** Problem description **
Reproduce every line of the records below verbatim, without any alteration.

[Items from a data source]
· · · · · · ·

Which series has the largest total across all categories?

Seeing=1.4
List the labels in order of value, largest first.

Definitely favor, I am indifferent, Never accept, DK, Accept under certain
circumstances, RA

· · · · · · ·

** Completed task **
Which series has the largest total across all categories?

Seeing=1.4
List the labels in order of value, largest first.

Definitely favor, I am indifferent, Never accept, DK, Accept under certain
circumstances, RA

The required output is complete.